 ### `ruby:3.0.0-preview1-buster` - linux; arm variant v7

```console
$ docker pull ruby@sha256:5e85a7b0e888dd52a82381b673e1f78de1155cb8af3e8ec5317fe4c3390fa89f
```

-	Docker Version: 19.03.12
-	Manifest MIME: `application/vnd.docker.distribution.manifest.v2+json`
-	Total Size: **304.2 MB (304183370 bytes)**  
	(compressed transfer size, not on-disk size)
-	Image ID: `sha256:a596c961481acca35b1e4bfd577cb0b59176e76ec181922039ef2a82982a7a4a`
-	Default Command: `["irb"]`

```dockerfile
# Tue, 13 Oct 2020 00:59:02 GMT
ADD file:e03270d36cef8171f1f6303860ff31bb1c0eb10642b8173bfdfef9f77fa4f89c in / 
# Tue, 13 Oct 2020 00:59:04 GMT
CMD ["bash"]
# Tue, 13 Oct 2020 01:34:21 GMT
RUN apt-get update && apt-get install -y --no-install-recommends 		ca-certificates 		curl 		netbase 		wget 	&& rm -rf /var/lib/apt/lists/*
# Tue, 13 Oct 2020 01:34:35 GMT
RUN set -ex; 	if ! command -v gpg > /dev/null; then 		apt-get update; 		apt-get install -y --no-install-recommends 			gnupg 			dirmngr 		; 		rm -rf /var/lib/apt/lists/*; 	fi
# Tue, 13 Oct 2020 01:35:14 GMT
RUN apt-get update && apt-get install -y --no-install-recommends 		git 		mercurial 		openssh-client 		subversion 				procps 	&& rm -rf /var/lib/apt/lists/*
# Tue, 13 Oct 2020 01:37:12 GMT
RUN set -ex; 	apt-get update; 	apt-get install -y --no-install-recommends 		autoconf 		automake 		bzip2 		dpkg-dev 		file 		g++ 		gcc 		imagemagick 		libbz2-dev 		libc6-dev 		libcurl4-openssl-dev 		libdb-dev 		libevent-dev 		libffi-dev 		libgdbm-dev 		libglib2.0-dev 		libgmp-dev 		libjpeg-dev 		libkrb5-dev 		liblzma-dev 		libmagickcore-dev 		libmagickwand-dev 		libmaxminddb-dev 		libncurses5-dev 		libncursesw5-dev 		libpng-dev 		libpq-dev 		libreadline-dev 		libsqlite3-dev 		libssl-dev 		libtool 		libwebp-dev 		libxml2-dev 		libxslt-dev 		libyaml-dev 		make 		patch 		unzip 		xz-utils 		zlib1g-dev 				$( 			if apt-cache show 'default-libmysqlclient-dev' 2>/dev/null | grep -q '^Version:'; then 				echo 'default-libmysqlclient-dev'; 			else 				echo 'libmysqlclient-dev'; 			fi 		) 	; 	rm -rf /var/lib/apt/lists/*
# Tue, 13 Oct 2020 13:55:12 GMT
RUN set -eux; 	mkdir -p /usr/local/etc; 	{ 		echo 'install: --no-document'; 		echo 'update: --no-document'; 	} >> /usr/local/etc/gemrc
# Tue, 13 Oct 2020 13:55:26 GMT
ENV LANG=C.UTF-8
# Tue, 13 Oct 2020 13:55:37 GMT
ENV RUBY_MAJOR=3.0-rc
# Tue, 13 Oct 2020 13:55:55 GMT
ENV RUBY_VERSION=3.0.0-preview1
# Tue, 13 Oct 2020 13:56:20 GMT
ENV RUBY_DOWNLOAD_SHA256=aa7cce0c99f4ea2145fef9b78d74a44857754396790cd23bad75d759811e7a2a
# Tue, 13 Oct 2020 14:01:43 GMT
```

□ □ □ □

WHAT TO DO: For the word "echo", report how many lines of the records contain it; respond with the number only.

OUTPUT BELOW: 2